Count the lines in the items below that contain the word "this", and give only that number.
####################
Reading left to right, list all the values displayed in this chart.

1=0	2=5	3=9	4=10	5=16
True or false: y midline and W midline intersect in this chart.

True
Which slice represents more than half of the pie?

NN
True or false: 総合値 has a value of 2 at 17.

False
####################
Response area.
2